One’s destination is never a place, but a new way of seeing things.
-Henry Valentine Miller
Looking north from Preah Trasak Paem Street, I could see the bright, hulking figure in the distance: Phnom Penh's Central Market, or Psar Thmei. This ochre-hued building is a sight to behold, not because its unusual shape and color set it apart from a monotonous urban setting, but because it was designed in the Art Deco style. And let's just say that Art Deco in Southeast Asia is quite the rarity (Shanghai has a fair share of Art Deco, though). According to Wikipedia, French architect Louis Chauchon designed and built the domed market in 1937. Because Cambodia was a French colony at this time and because Art Deco was all the rage in France in the 1920s, the Central Market was designed with innovative technology in the Art Deco style. I found Art Deco to be interesting in Cambodia, because most colonial architecture in Asia resembles traditional European styles (like Old Phuket Town). But like Sino-Portuguese architecture, Cambodia's interpretation of Art Deco mixes European technology (the dome and structural integrity) with Asian elements (interior arches that resemble traditional gateways); it's a very unique blend of architecture. Beyond the building, the large parcel of land on which the market sits was once a swamp used to contain rainwater runoff, valuable real estate that was quickly drained to accommodate Phnom Penh's growing population in the 1930s. Fortunately, the building functions well in Cambodia's tropical climate with the dome and four stall extensions allowing maximum air ventilation, thus creating a light and airy interior.

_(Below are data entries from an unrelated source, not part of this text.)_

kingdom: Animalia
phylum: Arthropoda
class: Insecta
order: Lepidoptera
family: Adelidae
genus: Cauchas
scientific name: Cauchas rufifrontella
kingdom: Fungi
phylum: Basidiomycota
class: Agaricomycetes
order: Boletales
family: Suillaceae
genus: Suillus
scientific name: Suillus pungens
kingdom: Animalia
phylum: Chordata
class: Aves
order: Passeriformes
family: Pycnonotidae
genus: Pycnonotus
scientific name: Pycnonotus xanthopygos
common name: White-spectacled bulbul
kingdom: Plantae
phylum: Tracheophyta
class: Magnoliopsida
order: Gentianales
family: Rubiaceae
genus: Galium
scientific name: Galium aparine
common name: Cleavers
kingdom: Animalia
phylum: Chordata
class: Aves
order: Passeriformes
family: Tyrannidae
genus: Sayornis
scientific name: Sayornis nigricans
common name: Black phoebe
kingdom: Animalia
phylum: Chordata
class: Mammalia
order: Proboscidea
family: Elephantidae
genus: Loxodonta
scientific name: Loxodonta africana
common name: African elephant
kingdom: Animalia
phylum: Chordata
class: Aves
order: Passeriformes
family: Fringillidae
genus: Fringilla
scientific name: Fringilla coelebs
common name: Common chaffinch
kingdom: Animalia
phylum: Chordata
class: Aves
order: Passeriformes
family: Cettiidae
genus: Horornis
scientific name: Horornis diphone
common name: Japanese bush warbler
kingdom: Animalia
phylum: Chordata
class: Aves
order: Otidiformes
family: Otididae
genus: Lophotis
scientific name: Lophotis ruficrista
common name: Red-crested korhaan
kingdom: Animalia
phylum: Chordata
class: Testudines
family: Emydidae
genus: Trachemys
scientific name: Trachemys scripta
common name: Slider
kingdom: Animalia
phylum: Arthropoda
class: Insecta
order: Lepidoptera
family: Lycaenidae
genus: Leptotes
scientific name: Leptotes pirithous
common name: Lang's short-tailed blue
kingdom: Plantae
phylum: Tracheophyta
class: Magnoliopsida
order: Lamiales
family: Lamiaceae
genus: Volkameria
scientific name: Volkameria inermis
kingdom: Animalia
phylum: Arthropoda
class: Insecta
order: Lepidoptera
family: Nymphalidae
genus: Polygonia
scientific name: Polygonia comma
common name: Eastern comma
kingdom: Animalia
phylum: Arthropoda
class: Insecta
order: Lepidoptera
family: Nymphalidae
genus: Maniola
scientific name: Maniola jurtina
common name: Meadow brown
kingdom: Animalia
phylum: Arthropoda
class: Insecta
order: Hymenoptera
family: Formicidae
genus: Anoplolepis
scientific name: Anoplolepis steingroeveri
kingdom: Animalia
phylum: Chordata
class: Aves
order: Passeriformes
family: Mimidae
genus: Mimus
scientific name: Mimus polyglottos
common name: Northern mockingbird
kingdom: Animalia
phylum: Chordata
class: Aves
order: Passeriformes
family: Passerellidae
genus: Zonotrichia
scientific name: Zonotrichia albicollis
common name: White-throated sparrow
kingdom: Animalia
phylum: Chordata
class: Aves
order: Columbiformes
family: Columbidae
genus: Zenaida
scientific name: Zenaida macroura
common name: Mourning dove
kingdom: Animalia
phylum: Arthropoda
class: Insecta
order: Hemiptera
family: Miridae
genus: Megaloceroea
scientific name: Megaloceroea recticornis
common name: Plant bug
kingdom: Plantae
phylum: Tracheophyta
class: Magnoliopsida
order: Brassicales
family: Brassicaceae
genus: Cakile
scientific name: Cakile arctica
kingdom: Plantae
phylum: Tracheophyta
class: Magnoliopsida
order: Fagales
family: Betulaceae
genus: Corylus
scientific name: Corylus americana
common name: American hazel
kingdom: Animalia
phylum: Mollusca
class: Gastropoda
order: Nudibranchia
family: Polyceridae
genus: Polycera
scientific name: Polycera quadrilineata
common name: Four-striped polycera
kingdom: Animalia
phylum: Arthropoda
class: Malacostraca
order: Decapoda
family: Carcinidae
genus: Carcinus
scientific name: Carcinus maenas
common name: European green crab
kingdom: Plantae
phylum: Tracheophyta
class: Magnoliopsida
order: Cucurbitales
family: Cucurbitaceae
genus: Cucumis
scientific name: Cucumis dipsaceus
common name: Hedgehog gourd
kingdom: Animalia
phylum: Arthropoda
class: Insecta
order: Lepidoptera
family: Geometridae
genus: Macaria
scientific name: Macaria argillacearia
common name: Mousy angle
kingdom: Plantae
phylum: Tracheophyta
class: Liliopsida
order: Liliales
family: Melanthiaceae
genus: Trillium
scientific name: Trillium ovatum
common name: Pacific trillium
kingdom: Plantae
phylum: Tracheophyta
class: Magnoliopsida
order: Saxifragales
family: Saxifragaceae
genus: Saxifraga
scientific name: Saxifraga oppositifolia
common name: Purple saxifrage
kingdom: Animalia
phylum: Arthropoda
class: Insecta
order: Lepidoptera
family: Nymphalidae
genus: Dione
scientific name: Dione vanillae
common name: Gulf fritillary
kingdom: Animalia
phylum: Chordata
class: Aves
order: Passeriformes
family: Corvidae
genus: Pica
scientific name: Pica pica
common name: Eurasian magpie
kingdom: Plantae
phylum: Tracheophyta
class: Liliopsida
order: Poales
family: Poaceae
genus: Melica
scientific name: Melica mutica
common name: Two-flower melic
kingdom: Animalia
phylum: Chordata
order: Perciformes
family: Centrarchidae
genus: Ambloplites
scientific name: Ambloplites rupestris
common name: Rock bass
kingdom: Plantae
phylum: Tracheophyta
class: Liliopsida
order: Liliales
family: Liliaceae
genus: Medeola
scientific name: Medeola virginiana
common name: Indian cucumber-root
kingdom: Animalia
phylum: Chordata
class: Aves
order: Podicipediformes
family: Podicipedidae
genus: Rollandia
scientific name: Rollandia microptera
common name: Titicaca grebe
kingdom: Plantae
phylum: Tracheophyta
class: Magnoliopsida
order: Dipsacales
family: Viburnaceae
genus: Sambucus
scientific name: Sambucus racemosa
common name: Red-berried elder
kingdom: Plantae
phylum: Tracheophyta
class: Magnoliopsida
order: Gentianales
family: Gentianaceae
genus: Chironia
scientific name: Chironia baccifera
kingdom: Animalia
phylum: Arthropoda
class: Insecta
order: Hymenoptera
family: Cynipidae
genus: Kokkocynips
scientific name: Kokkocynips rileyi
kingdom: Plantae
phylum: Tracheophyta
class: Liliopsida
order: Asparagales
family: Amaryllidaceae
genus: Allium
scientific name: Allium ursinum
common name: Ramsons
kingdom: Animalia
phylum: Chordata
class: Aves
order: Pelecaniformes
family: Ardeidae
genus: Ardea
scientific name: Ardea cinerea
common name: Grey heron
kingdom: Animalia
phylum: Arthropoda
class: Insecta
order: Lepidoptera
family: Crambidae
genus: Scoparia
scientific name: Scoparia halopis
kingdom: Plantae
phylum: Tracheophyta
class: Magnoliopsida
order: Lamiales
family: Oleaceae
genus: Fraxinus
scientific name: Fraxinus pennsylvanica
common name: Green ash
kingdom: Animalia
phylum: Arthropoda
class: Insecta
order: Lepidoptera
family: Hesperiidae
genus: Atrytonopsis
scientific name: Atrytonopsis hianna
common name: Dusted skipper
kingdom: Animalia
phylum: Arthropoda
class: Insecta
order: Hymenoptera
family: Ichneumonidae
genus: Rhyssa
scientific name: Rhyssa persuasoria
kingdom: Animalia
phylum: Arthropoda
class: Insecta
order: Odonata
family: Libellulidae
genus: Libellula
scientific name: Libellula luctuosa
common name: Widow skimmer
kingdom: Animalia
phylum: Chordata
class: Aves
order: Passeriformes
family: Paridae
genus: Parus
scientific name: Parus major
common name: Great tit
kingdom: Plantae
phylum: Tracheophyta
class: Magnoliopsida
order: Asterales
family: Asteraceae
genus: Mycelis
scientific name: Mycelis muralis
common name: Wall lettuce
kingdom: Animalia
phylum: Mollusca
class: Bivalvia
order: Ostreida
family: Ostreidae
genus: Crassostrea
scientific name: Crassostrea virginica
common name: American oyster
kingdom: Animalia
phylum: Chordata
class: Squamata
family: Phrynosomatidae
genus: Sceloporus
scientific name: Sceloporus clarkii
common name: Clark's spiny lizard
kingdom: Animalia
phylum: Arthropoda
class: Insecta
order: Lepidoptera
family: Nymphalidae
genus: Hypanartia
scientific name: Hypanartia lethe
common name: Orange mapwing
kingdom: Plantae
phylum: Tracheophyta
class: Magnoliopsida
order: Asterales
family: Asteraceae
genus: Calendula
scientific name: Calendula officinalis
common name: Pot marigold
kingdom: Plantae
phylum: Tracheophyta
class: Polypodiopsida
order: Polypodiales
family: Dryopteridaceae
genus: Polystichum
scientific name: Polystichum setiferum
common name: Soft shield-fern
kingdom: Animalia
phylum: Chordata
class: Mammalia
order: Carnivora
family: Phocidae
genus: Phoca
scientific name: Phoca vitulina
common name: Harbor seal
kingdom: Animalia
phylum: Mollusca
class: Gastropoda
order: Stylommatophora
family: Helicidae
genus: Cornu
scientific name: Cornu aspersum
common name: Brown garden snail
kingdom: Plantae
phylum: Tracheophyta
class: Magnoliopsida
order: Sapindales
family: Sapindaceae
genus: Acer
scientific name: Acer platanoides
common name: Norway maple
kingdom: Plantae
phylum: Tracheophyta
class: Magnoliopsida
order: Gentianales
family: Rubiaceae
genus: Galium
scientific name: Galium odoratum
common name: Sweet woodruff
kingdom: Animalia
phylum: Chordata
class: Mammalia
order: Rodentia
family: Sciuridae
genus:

In 2011, the French government financed Central Market's restoration, so I'm assuming the low-slung, mellow yellow building with thick tentacles originally looked like this. Wikipedia says, "During the Franco-Thai war the market was bombed heavily by Thai aircraft, causing heavy damage, and it had to be temporarily closed. After the end of World War II the market was rebuilt in the modern style," so it's unclear what's original. Regardless, of what the building looked liked, its massive size and unique design propelled it into Cambodia's collection of notable architecture in the 1930s.
Today, Phnom Penh's distinctive Central Market is more popular and crammed than ever. The domed central part of the market is full of blue-lit glass cases and vendors selling gold, silver, coins, and knock-off jewelry. The indoor stalls are crammed with clothes, electronics, accessories, antiques, and a million other tchotchkes while the outdoor space between them is filled-in with vendors of food and kitchenware. Some vendors practically live in their stalls, raising their children and casually eating lunch with neighboring vendors. Walking through the maze of stalls, I almost felt like an intruder on these people's lives, like I was in a tent city and not a marketplace. So, while in this part of Cambodia, a trip to the otherworldly Central Market is definitely worth a visit, even if the merchandise is a bit overpriced. (My camera was on its last legs in Cambodia, so I had trouble with lighting inside.)